Clint Eastwood (Earl Stone) torna a lavorare con Bradley Cooper (Colin Bates) dopo il grandioso seguito riscosso con “American Sniper”, vincitore dell’Oscar al Miglior montaggio ma candidato a ben 6 statuette. Laurence Fishburne (Agente Speciale della DEA), invece, è reduce dal successo di “Ant-Man and the Wasp”, blockbuster in cui ha il ruolo di Bill Foster. Il resto del ricco cast è formato da: Michael Peña (Trevino), Dianne Wiest (Mary), Andy García (Laton), Alison Eastwood (Iris), Taissa Farmiga (Ginny), Ignacio Serricchio (Julio), Loren Dean (Agente Brown), Victor Rasuk (Rico), Manny Montana (Axl), Clifton Collins Jr. (Gustavo) e Robert LaSardo (Emilio).

Le curiosità sul film che dovete sapere

1. L’attore Clifton Collins Jr., nel film nei panni di Gustavo, è anche l’ex genero di Clint Eastwood nella vita reale.

2. Per Michael Peña si tratta della seconda volta in cui recita nei panni di un agente della DEA che ha a che fare con il cartello di Sinaloa  dopo “Narcos: Messico”, dove interpreta il ruolo di Enrique "Kiki" Camarena.

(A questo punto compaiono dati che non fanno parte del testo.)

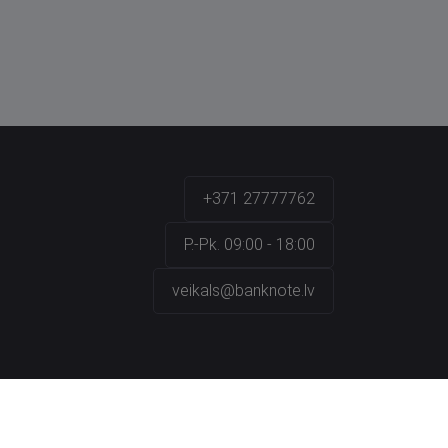
+371 27777762
P.-Pk. 09:00 - 18:00
veikals@banknote.lv
a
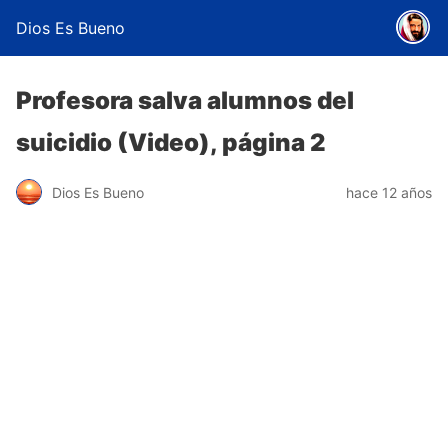
Dios Es Bueno
Profesora salva alumnos del
suicidio (Video), página 2
Dios Es Bueno
hace 12 años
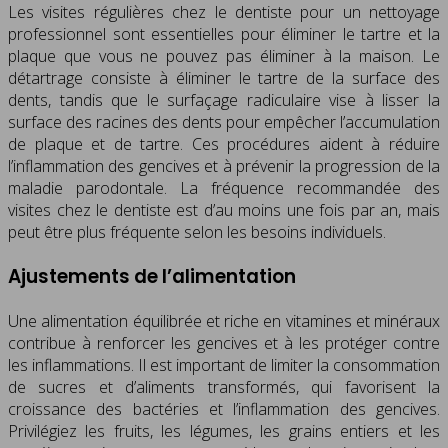
Les visites régulières chez le dentiste pour un nettoyage
professionnel sont essentielles pour éliminer le tartre et la
plaque que vous ne pouvez pas éliminer à la maison. Le
détartrage consiste à éliminer le tartre de la surface des
dents, tandis que le surfaçage radiculaire vise à lisser la
surface des racines des dents pour empêcher l’accumulation
de plaque et de tartre. Ces procédures aident à réduire
l’inflammation des gencives et à prévenir la progression de la
maladie parodontale. La fréquence recommandée des
visites chez le dentiste est d’au moins une fois par an, mais
peut être plus fréquente selon les besoins individuels.
Ajustements de l’alimentation
Une alimentation équilibrée et riche en vitamines et minéraux
contribue à renforcer les gencives et à les protéger contre
les inflammations. Il est important de limiter la consommation
de sucres et d’aliments transformés, qui favorisent la
croissance des bactéries et l’inflammation des gencives.
Privilégiez les fruits, les légumes, les grains entiers et les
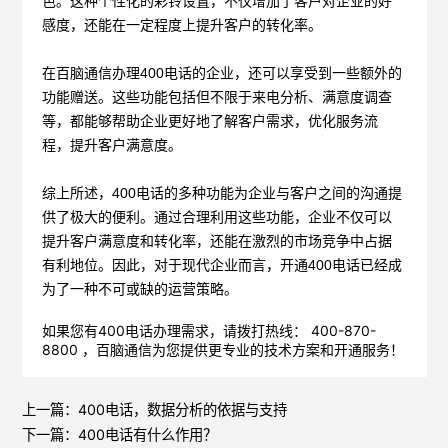
色。这种个性化的彩铃设置，不仅增加了客户对企业的好
感度，还能在一定程度上提升客户的转化率。
在
百脑通信
办理
400电话的企业，还可以享受到一些额外的
功能赠送。这些功能包括但不限于来电分析、满意度调查
等，都能够帮助企业更好地了解客户需求，优化服务流
程，提升客户满意度。
综上所述，
400电话的多种功能为企业与客户之间的沟通提
供了极大的便利。通过合理利用这些功能，企业不仅可以
提升客户满意度和转化率，还能在激烈的市场竞争中占据
有利地位。因此，对于现代企业而言，开通400电话已经成
为了一种不可或缺的运营策略。
如果您有400电话办理需求，请拨打热线： 400-870-
8800 ，
百脑通信
为您提供更专业的技术方案和开通服务！
上一篇：
400电话，数据分析的依据与支持
下一篇：
400电话有什么作用？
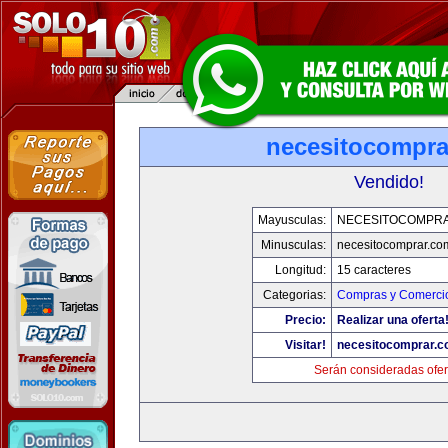
necesitocompra
Vendido!
Mayusculas:
NECESITOCOMPR
Minusculas:
necesitocomprar.co
Longitud:
15 caracteres
Categorias:
Compras y Comercio
Precio:
Realizar una oferta
Visitar!
necesitocomprar.
Serán consideradas ofer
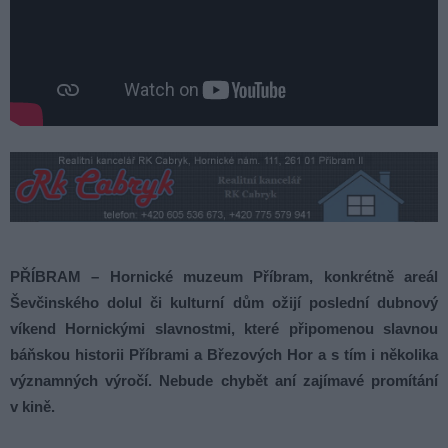
PŘÍBRAM – Hornické muzeum Příbram, konkrétně areál
Ševčinského dolul či kulturní dům ožijí poslední dubnový
víkend Hornickými slavnostmi, které připomenou slavnou
báňskou historii Příbrami a Březových Hor a s tím i několika
významných výročí. Nebude chybět aní zajímavé promítání
v kině.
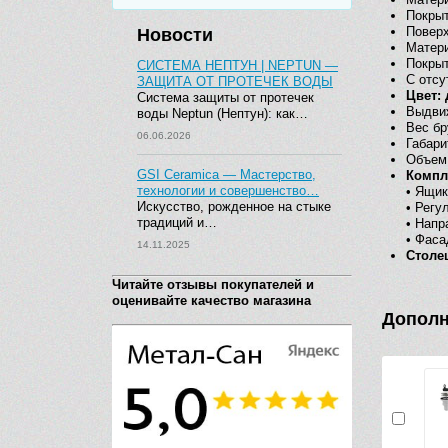
Покры
Поверх
Новости
Матер
Покрыт
СИСТЕМА НЕПТУН | NEPTUN —
С отсу
ЗАЩИТА ОТ ПРОТЕЧЕК ВОДЫ
Цвет:
Система защиты от протечек
Выдви
воды Neptun (Нептун): как…
Вес бр
06.06.2026
Габари
Объем 
GSI Ceramica — Мастерство,
Компл
технологии и совершенство…
• Ящик
Искусство, рожденное на стыке
• Регу
традиций и…
• Напр
• Фаса
14.11.2025
Столе
Читайте отзывы покупателей и
оценивайте качество магазина
Дополн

3. Clint Eastwood ha già interpretato il ruolo di un corriere molto particolare nel western “Gli avvoltoi hanno fame”(1970), diretto da Don Siegel, in cui faceva coppia con Shirley MacLaine.

4. Inizialmente, il film doveva essere diretto da Ruben Fleischer (“Benvenuti a Zombieland”, “Venom”)

5. L’attore Andy Garcia, in varie interviste, ha dichiarato che pur di lavorare con Clint Eastwood avrebbe accettato qualsiasi ruolo.